Weather has always been an uncontrollable and slightly unpredictable factor in elections.
For decades, the weather has been a part of reporters’ arsenal of Election Day coverage, with past headlines like “Bad Weather Cuts Down Suburban Voter Turnout” from 1976 and “Bright Day Swells Vote in the City” in 1926. In 1896, The New York Times published an “Election Weather Prophecy,” promising voters that the day “will be pleasant all over the country.”
Would pleasant weather encourage turnout and unpleasant weather keep voters away? Does a dour drizzle benefit one party more than the other? In recent decades, scientists have turned years of anecdotes into analyses of voting and weather data, and showed that yes, weather can indeed influence election turnout. A little.
And with an election as tight as this year’s presidential contest, bad weather in one or two swing states could affect the outcome by keeping some voters at home, said Kasper Hansen, a professor of political science at the University of Copenhagen and author of a 2023 study on weather and turnout in democratic elections.
In that study, he found that what he termed “marginal voters,” or those who only occasionally turn out to vote, are more likely to opt out if Election Day is marked by consistent, miserable rain.

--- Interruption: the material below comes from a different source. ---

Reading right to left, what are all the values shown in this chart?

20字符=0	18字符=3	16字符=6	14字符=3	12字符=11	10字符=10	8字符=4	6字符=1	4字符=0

Thomas Fujiwara, an associate professor of economics and international affairs at Princeton University, has also found that rainfall lowers turnout, though by modest amounts (less than 1 percentage point of the voting-eligible population with relatively heavy rain). He’s an author of a 2016 paper that examined the effect of rain on one election and whether it reverberated in future elections.

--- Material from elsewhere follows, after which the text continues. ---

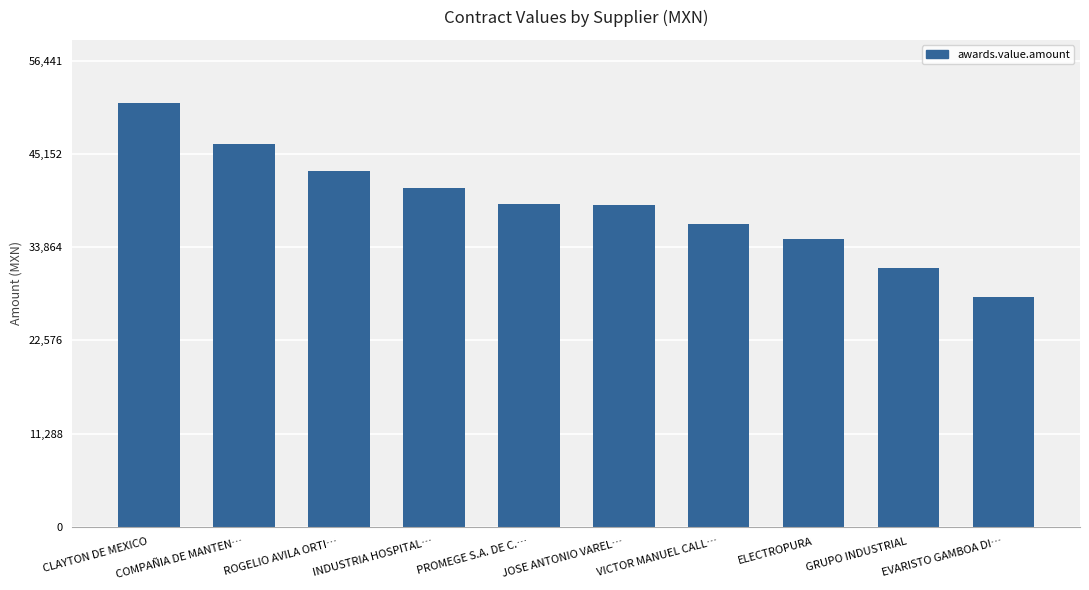

What is the sum of all values?

390738.2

Rain alone does not create substantial swings in turnout. But when you consider that the 2020 and 2016 presidential elections were decided by small margins in a handful of battleground states, even events with very small effects can matter if they happen in any of the five critical battleground states, Fujiwara said.
Die-hard voters, or voters driven to the booth out of a strong belief in civic duty, aren’t likely to be deterred by weather, Hansen said. Those people tend to vote early or will stand in a line in any weather. Instead, he said, the people more likely to avoid voting in inclement weather are those for whom voting doesn’t fit easily into a busy schedule, or those living alone, typically people ages 21 to 30, who he and his co-author consider “marginal voters.”

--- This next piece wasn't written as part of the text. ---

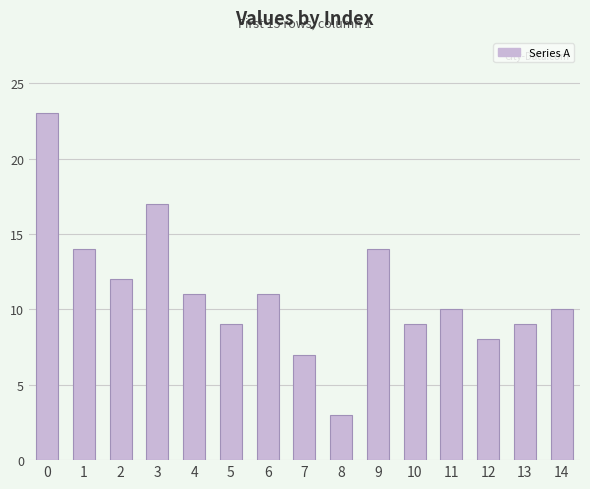

What is the difference between the values at 14 and 5?

1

There has been a “common wisdom” that rainfall benefits the Republican Party, Fujiwara said. A widely cited paper from 2007 argued that if you assume younger voters lean toward Democrats, then “Republicans should pray for rain.” But Fujiwara’s paper, which looked at elections between 1952 and 2012, found no evidence supporting that theory.
“If anything,” he said, “our results suggest the effect is either zero or actually marginally benefits Democrats.”
With the 2024 election looming, as a potential “realignment” could reshape long-standing voting norms, Fujiwara hesitates to extrapolate his past research to the current electoral landscape. “Let’s say that white voters without a college education are more likely to not vote when it rains,” he said. “Then how that translates into an effect in Republican vote shares would be quite different since 2016 than before that.”
More recent findings in a paper published this year suggest that the increase in voting through other methods, like mail-in ballots and early in-person voting, partly offsets the negative effects rain may have on Election Day’s in-person voting.
Nick Turner, the author of that paper, looked at data from the 2012 to 2020 presidential contests in North Carolina and found that if it had rained in a previous election, that rain increased the amount of early and absentee voting in the following elections, to the point it was offsetting the decrease in Election Day’s in-person voting.
In 2020, President Donald Trump discouraged Republicans from participating in early voting. But this year, Republicans have spent millions to encourage their voters to participate early, an effort that evidence so far suggests is working. That makes it less likely for any one party to gain an advantage from the weather on Election Day.
It’s clear across the studies that weather can play a small role in election results, but there is not robust agreement on how early voting may affect that role.
In recent cycles, Hansen said, early voting has lessened the effect of weather on the elections, as more people are able to choose when they vote. Most of the people who vote early, he said, have tended to be older adults and highly educated people who want to get it done, while the “marginal” voter may be more likely to wait until Election Day, leaving the weather in play again.
Weather has already had an effect on the 2024 election. Hurricane Helene devastated a large part of North Carolina, a crucial swing state that Trump won by a narrow margin in 2020. With polling places under floodwaters and many roads impassible, state officials scrambled to rebuild the electoral infrastructure just weeks before the start of early voting. Last week, the state reported record turnout on the first day ballots could be cast.
It’s far too early to tell with certainty what this year’s Election Day weather will look like, though there have been some faint hints of a possible strong storm. Ultimately, it’s not just about predicting the weather but also people’s behavior in a volatile political landscape, which is much trickier.